安達弾~打率2割の1番バッター~ 第24章 夏の甲子園への秘策⑧

2021年9月22日

(一番懸念していた守備については、比嘉、安達共に全く問題ないどころかかなり良い動きをしていた。川合のファースト守備も、まだ若干のぎこちなさは残るものの許容範囲内だ。この調子なら夏の本番でも何とかなりそうだな。だが唯一の弱点と言えばやはり、バッティングがまだまだ素人レベルの川合と、パワーはあるものの空振りばかりのブンブン丸でお馴染みの比嘉の2人が、同時に打線を連ねてしまうことか。そのせいでどうしても、下位打線の攻撃の流れが2人のところで止まってしまう。これでは大量得点を奪いにくくなるな。まあそれでも、6点は取れたし完封できたし、そこまで深刻な問題ではなさそうだ。今回初めて試したこの作戦、結果は概ね成功と言って良さそうだな)

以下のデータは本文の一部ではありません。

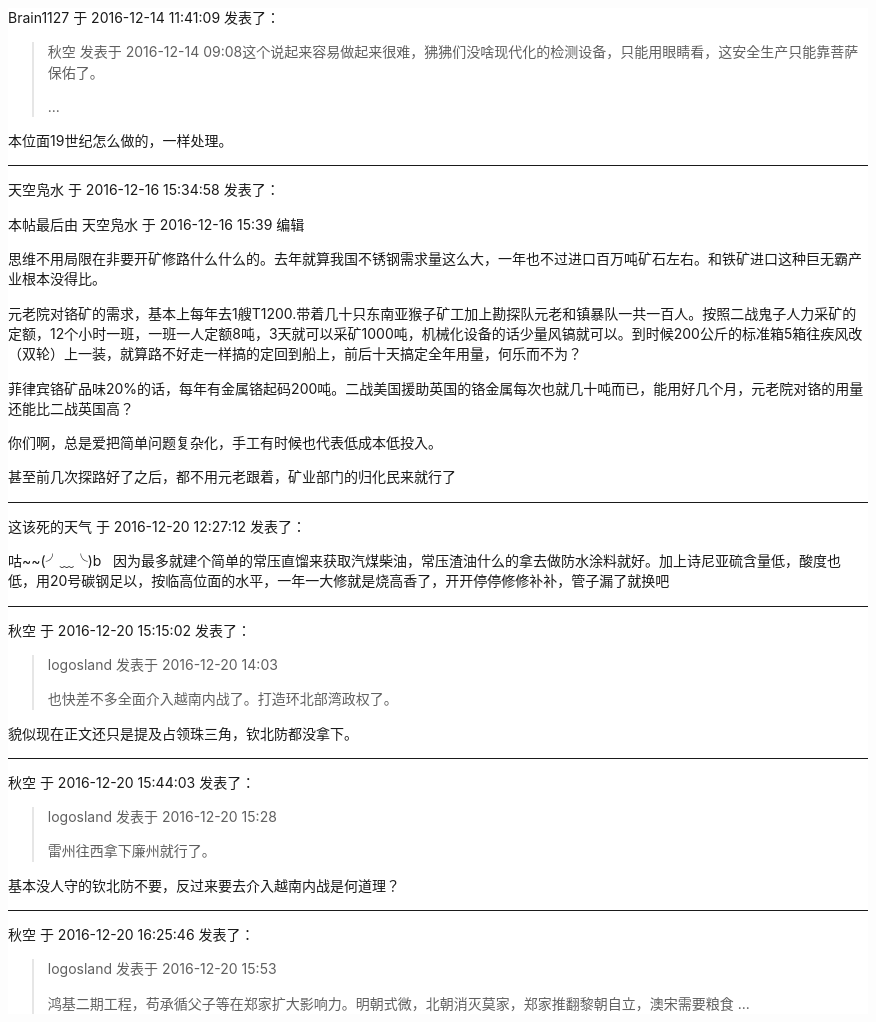 Brain1127 于 2016-12-14 11:41:09 发表了：

> 秋空 发表于 2016-12-14 09:08这个说起来容易做起来很难，狒狒们没啥现代化的检测设备，只能用眼睛看，这安全生产只能靠菩萨保佑了。
> 
> ...



本位面19世纪怎么做的，一样处理。

---------

天空凫水 于 2016-12-16 15:34:58 发表了：

本帖最后由 天空凫水 于 2016-12-16 15:39 编辑 

思维不用局限在非要开矿修路什么什么的。去年就算我国不锈钢需求量这么大，一年也不过进口百万吨矿石左右。和铁矿进口这种巨无霸产业根本没得比。

元老院对铬矿的需求，基本上每年去1艘T1200.带着几十只东南亚猴子矿工加上勘探队元老和镇暴队一共一百人。按照二战鬼子人力采矿的定额，12个小时一班，一班一人定额8吨，3天就可以采矿1000吨，机械化设备的话少量风镐就可以。到时候200公斤的标准箱5箱往疾风改（双轮）上一装，就算路不好走一样搞的定回到船上，前后十天搞定全年用量，何乐而不为？

菲律宾铬矿品味20%的话，每年有金属铬起码200吨。二战美国援助英国的铬金属每次也就几十吨而已，能用好几个月，元老院对铬的用量还能比二战英国高？

你们啊，总是爱把简单问题复杂化，手工有时候也代表低成本低投入。

甚至前几次探路好了之后，都不用元老跟着，矿业部门的归化民来就行了

---------

这该死的天气 于 2016-12-20 12:27:12 发表了：

咕~~(╯﹏╰)b   因为最多就建个简单的常压直馏来获取汽煤柴油，常压渣油什么的拿去做防水涂料就好。加上诗尼亚硫含量低，酸度也低，用20号碳钢足以，按临高位面的水平，一年一大修就是烧高香了，开开停停修修补补，管子漏了就换吧

---------

秋空 于 2016-12-20 15:15:02 发表了：

> logosland 发表于 2016-12-20 14:03
> 
> 也快差不多全面介入越南内战了。打造环北部湾政权了。



貌似现在正文还只是提及占领珠三角，钦北防都没拿下。

---------

秋空 于 2016-12-20 15:44:03 发表了：

> logosland 发表于 2016-12-20 15:28
> 
> 雷州往西拿下廉州就行了。



基本没人守的钦北防不要，反过来要去介入越南内战是何道理？

---------

秋空 于 2016-12-20 16:25:46 发表了：

> logosland 发表于 2016-12-20 15:53
> 
> 鸿基二期工程，苟承循父子等在郑家扩大影响力。明朝式微，北朝消灭莫家，郑家推翻黎朝自立，澳宋需要粮食 ...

 ダブルヘッダーの1試合目が終わった後、鈴井監督は簡単に試合の総括をした後、次の試合相手についての説明を始めた。

「次の練習試合の相手は、坂戸第一高校。去年の夏の埼玉大会では2回戦負けだが、今年の春季大会ではベスト4と絶賛急成長中の勢いのあるチームだ。さっきも言った通り、吉田はあまり勝ちにこだわり過ぎず、色々試してみろ。だが野手は別だ。初戦に続いて2連勝できるよう気合入れていけよ!」

「はい!」

(とは言ったものの、夏の大会の予選までもうあと1カ月ちょっとしかない。吉田、早いとこ復調の兆しを見せてくれよ。比嘉に投球制限が課されて連投もできない以上、お前にはエースとして1試合投げ切れるように復活してもらわなければ困るからな)

 そんな願いを込めて吉田をマウンドに送り出した鈴井監督だったが、結論から言うと吉田の投球は散々な結果に終わった。

      123456789 計
  船町北 110201202 9
 坂戸第一 02031202✕ 10

 吉田は8回を投げて四死球9被安打10の10失点。変化球のコントロールが終始安定せず、毎回のようにフォアボールを出す。そしてカウントを整えるためのストレートを狙われて長打を打たれるという悪循環が続き、まさかの二桁失点。打線が奮起するもあと1歩届かず、船町北高校は坂戸第一に敗北。この日の船町北のダブルヘッダーの練習試合は、1勝1敗という結果に終わった。